I am interested in several topics related to extrasolar planets (exoplanets), their atmospheres, and stars similar to the Sun (solar twins).
Atmospheric escape and outflows
Most of the exoplanets discovered to date are hot. Very hot. They receive tens to thousands of times more irradiation than the Earth receives from the Sun. And many of them have thick atmospheres mostly made of light elements, such as hydrogen and helium. In these conditions, hot and thick atmospheres literally boil off to space, and can dramatically alter the appearance and composition of the planet. But even temperature planets like the Earth lose part of their atmospheres to space as well, although less intensively.
One of my research branches consists on observing this phenomenon, which is also known as atmospheric escape.
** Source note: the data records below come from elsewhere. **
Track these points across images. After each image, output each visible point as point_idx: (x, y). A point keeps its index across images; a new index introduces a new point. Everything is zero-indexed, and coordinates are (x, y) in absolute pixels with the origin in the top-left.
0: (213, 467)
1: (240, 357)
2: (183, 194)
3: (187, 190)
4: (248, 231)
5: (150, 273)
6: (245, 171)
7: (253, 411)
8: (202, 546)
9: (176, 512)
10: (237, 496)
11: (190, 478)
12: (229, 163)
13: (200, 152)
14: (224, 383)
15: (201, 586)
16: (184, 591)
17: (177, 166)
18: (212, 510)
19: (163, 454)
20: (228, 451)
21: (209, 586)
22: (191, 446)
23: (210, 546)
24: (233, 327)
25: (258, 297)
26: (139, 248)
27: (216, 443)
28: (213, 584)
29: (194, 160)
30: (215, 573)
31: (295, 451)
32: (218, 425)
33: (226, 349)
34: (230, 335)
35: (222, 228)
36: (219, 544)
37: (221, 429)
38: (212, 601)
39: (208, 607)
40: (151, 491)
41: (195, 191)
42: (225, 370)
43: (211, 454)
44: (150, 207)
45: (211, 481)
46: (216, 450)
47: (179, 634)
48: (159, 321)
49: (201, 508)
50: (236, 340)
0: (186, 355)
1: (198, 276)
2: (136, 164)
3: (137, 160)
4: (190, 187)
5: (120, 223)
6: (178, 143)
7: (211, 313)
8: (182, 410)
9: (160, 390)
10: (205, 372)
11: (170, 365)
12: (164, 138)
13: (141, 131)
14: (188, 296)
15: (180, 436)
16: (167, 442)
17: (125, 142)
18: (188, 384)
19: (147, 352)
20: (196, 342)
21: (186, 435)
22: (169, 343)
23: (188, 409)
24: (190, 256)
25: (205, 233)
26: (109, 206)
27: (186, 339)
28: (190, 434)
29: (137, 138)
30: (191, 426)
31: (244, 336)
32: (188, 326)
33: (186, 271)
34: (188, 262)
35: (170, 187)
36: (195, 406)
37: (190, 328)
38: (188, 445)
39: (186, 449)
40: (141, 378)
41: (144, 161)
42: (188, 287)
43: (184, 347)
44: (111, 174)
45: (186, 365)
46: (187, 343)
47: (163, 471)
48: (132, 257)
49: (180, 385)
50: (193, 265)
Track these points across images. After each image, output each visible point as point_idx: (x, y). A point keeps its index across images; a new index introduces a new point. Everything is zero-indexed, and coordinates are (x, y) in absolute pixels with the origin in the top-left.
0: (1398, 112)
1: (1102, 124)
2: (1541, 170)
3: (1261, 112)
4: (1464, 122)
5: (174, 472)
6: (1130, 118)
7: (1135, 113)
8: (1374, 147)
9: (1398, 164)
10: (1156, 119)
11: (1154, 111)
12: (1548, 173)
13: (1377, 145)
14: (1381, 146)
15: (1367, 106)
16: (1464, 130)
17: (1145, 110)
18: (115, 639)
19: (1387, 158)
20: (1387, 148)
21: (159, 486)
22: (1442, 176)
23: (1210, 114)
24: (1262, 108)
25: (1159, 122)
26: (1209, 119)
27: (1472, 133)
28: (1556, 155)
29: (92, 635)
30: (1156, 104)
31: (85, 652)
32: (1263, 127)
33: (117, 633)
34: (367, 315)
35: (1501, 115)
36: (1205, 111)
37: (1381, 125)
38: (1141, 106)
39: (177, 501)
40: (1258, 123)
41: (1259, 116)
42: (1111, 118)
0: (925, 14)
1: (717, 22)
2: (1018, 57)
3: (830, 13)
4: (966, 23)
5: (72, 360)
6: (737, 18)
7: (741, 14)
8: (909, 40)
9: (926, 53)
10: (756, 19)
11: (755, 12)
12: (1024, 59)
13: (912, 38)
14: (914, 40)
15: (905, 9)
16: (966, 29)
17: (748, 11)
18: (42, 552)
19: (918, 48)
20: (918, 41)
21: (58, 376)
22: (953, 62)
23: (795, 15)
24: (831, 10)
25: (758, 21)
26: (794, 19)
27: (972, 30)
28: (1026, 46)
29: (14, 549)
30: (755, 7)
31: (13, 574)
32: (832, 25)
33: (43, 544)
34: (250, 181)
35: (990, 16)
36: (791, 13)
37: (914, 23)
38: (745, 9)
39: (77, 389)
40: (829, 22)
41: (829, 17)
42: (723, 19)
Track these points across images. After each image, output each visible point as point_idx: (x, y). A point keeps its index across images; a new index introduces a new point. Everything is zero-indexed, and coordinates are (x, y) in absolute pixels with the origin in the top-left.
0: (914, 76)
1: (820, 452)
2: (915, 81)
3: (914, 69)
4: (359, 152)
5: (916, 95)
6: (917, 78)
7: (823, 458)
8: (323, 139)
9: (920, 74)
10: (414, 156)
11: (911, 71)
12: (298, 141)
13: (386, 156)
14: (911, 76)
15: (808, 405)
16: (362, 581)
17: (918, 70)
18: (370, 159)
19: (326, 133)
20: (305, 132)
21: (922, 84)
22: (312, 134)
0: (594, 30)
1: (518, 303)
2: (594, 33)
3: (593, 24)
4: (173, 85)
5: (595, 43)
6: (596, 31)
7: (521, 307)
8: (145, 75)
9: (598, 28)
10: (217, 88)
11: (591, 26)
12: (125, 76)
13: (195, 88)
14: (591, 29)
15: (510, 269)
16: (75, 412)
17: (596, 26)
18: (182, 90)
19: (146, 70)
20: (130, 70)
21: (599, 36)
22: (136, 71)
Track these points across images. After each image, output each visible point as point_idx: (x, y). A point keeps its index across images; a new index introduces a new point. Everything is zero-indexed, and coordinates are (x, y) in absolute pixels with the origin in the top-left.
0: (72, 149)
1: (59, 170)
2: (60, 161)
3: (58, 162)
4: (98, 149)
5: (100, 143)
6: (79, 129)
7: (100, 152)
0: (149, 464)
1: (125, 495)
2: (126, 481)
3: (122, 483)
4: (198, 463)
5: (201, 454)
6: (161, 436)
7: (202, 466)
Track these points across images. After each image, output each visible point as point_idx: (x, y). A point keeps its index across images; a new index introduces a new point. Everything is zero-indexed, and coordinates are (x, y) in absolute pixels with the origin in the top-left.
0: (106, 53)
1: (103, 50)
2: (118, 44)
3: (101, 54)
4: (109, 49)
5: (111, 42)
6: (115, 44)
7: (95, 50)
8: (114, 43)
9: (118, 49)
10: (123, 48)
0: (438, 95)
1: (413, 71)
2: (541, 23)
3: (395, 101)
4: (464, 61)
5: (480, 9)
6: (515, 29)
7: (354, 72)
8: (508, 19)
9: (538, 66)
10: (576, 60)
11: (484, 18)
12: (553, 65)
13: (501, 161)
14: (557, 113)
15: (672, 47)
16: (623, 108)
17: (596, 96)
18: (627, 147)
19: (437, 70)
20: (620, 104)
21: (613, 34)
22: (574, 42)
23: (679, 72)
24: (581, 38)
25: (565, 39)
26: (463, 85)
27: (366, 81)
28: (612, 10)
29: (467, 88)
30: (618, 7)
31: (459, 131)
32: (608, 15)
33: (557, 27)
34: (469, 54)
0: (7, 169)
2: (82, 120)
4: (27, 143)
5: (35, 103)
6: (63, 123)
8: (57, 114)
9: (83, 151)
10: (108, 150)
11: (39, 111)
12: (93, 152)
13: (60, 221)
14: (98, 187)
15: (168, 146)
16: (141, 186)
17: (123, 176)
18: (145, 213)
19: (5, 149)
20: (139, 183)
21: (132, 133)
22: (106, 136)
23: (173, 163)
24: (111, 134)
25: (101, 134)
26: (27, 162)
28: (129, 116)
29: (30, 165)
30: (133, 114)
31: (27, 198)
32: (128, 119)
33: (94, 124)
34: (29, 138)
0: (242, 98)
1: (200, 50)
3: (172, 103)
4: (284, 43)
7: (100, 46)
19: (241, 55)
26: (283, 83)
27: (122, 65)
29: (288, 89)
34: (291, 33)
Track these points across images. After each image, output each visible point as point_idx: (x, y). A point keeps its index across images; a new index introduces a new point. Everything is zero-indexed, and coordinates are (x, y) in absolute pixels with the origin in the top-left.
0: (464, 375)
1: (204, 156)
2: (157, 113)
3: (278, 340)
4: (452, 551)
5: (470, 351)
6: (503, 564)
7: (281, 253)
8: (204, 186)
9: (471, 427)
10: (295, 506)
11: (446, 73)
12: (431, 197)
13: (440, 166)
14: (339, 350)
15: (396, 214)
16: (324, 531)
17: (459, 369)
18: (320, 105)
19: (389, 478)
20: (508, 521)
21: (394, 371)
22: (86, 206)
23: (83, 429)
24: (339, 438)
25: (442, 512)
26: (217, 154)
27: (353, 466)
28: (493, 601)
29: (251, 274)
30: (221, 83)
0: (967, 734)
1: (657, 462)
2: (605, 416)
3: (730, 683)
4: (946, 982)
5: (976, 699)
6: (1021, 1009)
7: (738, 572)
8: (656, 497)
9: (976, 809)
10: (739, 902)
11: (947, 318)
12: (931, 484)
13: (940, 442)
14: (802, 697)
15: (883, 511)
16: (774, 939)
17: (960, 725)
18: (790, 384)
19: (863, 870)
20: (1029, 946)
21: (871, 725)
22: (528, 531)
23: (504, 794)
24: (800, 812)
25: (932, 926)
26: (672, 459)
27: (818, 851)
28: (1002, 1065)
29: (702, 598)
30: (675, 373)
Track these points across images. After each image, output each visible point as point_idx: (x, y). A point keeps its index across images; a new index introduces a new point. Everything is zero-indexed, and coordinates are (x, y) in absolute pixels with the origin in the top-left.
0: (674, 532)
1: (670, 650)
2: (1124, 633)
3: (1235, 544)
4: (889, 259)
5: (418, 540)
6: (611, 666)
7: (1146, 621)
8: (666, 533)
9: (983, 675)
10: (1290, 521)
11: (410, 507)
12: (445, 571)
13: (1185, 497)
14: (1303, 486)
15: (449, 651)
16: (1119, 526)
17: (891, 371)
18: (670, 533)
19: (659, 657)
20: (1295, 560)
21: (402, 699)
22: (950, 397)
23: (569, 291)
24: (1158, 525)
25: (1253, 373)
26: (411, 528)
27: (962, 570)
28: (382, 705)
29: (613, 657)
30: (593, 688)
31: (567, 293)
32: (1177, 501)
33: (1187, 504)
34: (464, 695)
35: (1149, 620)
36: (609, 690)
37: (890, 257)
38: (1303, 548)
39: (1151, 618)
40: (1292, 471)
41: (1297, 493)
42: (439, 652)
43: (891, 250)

Among my discoveries, I found that the temperate mini-Neptune K2-18 b displays a signature of a large hydrogen exosphere around it, possibly fed by atmospheric escape.
Evolution of exoplanets
The most common types of planets we have found so far are what we call super-Earths and sub-Neptunes. As their names imply, these are worlds whose sizes vary between that of Neptune and the Earth. Since we do not have any examples of this type of planet in the Solar System, the nature of these worlds is a mystery.
We believe these planets are prone to losing a significant part of their atmospheres, causing them to “evaporate” and shrink as they age. This evolution is one of the most exciting areas of research in exoplanetary science. I am interested in observing and modeling the process of evaporation. Among my publications, I have shown that the warm Neptune-sized planet HAT-P-11 b is stable against photoevaporation.
I have been doing astronomical spectroscopy since 2013, it is my bread and butter. I am particularly interested in spectral time series, spectral extraction, and transmission spectroscopy of exoplanetary atmospheres. Nowadays, I mostly use the Hubble Space Telescope in my research, but I have also experience with ground-based, high-resolution spectrographs, such as ESO/HARPS and Keck/NIRSPEC. In the future, I am looking forward to exploring atmospheres of other worlds using the James Webb Space Telescope and the giant telescopes in Chile.
I studied the Sun and solar twins mostly during my Master’s. My project focused on their rotational evolution, and how that ties into other planetary systems similar to the Solar System. I am still involved with research projects on this subject, particularly on high-precision spectroscopy using ground-based spectrographs.